Hezbollah launched a new kind of rocket Friday that made its deepest strike into Israel yet, rattling Israelis as their warplanes and artillery blasted apartment buildings and roads gunning for guerrillas.
Lebanese officials said about 12 civilians died in the day's fighting; Israel said it killed 26 militants, raising to about 230 the total number killed in the campaign.
Hezbollah's launching of the new weapon unnerved Israelis, 500,000 of whom are already living in northern shelters because of rocket bombardments. The rocket firing was also likely to escalate a conflict now in its 18th day, with Secretary of State Condoleezza Rice heading back to the Middle East this weekend to make a second attempt to resolve the crisis.
The guerrillas said they used the Khaibar-1 — named after the site of a historic battle between Islam's Prophet Muhammad and Jewish tribes in the Arabian peninsula — to strike the Israeli town of Afula.
"With this, the Islamic Resistance begins a new stage of fighting, challenge and confrontation with a strong determination and full belief in God's victory," Hezbollah said in a statement.
Five of the rockets crashed into empty fields outside Afula, causing no injuries. Still, Israel deployed a Patriot interceptor missile battery north of Tel Aviv, believing the area could be in range of Hezbollah's barrages.
Israel said the Khaibar-1 rockets were renamed, Iranian-made Fajr-5s. They have four times the power and range of Katyusha rockets, making them able to hit Tel Aviv's northern outskirts.

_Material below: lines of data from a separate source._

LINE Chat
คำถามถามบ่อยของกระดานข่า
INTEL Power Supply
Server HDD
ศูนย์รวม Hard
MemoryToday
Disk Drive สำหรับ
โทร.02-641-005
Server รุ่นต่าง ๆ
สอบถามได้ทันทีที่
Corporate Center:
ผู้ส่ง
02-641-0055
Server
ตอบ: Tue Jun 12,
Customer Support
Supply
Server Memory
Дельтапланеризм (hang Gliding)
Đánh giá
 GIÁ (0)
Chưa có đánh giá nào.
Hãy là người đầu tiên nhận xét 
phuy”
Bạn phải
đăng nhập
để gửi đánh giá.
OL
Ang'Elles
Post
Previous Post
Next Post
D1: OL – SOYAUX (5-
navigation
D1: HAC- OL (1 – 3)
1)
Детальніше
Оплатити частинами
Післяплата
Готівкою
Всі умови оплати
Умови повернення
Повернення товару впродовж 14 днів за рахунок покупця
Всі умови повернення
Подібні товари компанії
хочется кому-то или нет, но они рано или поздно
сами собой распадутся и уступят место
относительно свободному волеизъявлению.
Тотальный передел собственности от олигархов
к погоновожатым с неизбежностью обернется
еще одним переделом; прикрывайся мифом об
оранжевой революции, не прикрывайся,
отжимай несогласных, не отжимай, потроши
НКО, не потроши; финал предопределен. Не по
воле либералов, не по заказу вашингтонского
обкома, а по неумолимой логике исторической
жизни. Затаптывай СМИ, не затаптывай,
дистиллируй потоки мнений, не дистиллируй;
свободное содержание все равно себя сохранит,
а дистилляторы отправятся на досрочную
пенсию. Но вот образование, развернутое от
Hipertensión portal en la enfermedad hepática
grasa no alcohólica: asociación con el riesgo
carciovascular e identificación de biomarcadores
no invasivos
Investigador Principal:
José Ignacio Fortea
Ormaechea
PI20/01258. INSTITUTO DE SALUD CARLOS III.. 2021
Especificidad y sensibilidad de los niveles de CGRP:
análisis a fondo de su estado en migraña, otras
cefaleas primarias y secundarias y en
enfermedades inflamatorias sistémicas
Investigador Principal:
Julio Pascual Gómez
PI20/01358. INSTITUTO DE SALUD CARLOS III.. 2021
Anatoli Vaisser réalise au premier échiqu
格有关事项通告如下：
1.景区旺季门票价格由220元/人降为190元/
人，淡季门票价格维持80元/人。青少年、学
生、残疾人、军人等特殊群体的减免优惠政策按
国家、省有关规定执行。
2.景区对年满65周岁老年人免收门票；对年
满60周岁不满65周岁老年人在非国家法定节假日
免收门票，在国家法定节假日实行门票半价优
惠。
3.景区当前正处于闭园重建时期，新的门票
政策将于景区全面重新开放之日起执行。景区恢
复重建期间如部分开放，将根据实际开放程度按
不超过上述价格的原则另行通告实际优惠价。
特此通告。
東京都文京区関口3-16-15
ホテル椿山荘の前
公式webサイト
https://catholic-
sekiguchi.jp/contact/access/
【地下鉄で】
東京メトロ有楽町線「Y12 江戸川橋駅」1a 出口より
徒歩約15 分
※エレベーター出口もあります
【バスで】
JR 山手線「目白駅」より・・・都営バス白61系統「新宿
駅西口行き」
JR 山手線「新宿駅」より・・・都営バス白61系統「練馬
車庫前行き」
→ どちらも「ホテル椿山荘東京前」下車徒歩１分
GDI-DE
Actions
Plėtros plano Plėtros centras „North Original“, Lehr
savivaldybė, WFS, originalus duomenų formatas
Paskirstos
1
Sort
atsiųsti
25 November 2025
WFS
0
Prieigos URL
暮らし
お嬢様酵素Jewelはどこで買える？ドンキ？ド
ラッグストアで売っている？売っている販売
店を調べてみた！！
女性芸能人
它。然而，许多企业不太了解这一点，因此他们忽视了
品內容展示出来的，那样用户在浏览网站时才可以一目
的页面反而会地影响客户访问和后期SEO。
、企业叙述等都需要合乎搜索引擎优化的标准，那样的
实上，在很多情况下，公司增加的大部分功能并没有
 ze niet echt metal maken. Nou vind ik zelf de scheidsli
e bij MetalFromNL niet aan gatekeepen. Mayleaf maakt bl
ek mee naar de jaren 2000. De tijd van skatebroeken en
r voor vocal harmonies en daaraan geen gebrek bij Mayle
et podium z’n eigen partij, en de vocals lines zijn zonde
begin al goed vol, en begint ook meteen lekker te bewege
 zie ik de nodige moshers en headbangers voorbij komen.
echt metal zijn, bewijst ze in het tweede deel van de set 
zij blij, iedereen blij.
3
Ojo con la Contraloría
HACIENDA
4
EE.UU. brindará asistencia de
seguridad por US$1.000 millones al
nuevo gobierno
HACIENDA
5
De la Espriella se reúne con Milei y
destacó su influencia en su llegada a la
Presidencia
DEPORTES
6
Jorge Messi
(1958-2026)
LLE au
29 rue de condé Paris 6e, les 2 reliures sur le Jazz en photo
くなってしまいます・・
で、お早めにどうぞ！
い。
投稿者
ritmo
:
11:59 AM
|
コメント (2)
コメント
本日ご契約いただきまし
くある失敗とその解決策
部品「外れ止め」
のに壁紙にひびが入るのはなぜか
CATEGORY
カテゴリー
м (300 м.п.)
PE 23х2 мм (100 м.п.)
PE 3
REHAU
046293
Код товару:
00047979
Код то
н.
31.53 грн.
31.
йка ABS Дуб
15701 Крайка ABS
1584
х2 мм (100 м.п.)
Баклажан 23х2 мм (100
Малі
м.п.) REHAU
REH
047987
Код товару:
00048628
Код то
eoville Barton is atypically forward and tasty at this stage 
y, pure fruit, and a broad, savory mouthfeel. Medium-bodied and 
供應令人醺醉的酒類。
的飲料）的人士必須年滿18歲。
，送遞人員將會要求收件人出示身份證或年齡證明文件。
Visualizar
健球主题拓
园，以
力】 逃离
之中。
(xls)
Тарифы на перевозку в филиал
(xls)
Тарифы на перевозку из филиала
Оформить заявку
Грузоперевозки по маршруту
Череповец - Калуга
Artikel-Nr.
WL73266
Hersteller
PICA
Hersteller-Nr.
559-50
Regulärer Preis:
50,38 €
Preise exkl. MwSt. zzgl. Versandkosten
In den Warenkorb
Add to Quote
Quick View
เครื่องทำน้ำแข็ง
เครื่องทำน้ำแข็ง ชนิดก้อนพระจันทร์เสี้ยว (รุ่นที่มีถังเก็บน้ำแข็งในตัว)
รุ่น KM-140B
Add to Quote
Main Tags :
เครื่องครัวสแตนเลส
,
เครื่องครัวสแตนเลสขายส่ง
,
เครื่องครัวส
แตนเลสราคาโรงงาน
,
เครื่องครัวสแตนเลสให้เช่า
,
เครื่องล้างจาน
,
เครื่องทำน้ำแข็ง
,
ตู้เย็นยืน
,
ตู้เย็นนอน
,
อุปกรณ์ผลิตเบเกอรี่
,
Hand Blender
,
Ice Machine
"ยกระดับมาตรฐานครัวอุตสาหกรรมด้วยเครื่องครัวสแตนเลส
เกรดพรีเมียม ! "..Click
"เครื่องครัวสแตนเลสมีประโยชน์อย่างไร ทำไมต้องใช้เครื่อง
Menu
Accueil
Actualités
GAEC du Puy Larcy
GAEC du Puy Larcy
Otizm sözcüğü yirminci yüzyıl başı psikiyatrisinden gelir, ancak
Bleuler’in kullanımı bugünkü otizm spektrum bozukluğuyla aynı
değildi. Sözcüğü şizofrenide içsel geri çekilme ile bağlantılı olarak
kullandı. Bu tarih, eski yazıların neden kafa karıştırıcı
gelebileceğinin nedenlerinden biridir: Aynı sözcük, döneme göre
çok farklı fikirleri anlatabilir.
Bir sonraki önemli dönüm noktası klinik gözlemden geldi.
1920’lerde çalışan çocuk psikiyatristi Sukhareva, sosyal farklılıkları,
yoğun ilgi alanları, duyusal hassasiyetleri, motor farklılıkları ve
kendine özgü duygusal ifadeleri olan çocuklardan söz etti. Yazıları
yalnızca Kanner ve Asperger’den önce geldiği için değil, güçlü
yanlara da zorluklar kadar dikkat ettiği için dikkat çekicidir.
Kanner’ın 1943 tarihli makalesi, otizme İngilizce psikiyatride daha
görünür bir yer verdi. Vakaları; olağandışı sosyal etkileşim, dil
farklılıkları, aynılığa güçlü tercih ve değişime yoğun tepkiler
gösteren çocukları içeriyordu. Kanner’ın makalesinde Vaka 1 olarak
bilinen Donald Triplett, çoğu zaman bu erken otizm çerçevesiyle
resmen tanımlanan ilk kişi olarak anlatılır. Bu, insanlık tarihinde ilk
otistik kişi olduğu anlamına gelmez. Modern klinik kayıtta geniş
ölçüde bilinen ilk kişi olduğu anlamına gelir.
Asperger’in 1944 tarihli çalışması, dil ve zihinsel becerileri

Hundreds of Katyushas have hit northern Israel in the current fighting, including 96 on Friday, one of which hit a hospital. The Afula strike came two days after Hezbollah leader Sheik Hassan Nasrallah vowed his guerrillas would fire rockets beyond Haifa, Israel's third-largest city, which has been hit repeatedly in the conflict.
Rice's second trip to the region comes as diplomatic efforts are solidifying into two sharply divided camps. Most agree on the idea of bringing international forces into the south to end Hezbollah's decade-long free rein here — but still unresolved is how and when.
The United States, backed by Britain, wants the force to be part of a broad package that will disarm guerrillas along the border and move in the Lebanese army to end the Hezbollah threat to Israel once and for all. It says it won't press for a cease-fire until such an agreement is reached.
Many Europeans and Arab countries are increasing the pressure for an immediate cease-fire first, followed by a plan to tackle the complicated issues of a force to curb the Shiite guerrillas.
The deadlock allowed the offensive to persist with a new dimension of destruction emerging — the environment.
Beaches in Beirut were black with oil spilled from a power station that was blasted by Israel two weeks ago and was still burning. In the south, rescue workers dug through the rubble of bombed houses, looking for bodies.
Late Friday, the Israeli army said it killed 26 Hezbollah guerrillas in fighting for the Shiite town of Bint Jbail. The army did not report Israeli casualties, but Israel Radio said six soldiers were wounded.
Hezbollah has verified 35 guerrilla casualties. The competing claims could not be resolved independently.
Hezbollah said its guerrillas attacked Israeli troops on a ridge overlooking Bint Jbail and in Maroun al-Ras, a nearby villages that Israeli troops overran last weekend. The guerrillas said five Israeli soldiers were wounded.
Eight Israelis died fighting for control of Bint Jbail on Wednesday, the highest toll of the campaign. Bint Jbail had the largest Shiite community along the border; it was known as the "capital of the resistance" during Israel's 1982-2000 occupation because of its vehement support for the Shiite Hezbollah.
The Israel army said a half-million Israelis were living in shelters in northern Israel. U.N. humanitarian chief Jan Egeland told CNN that 800,000 Lebanese had fled or were caught in crossfire.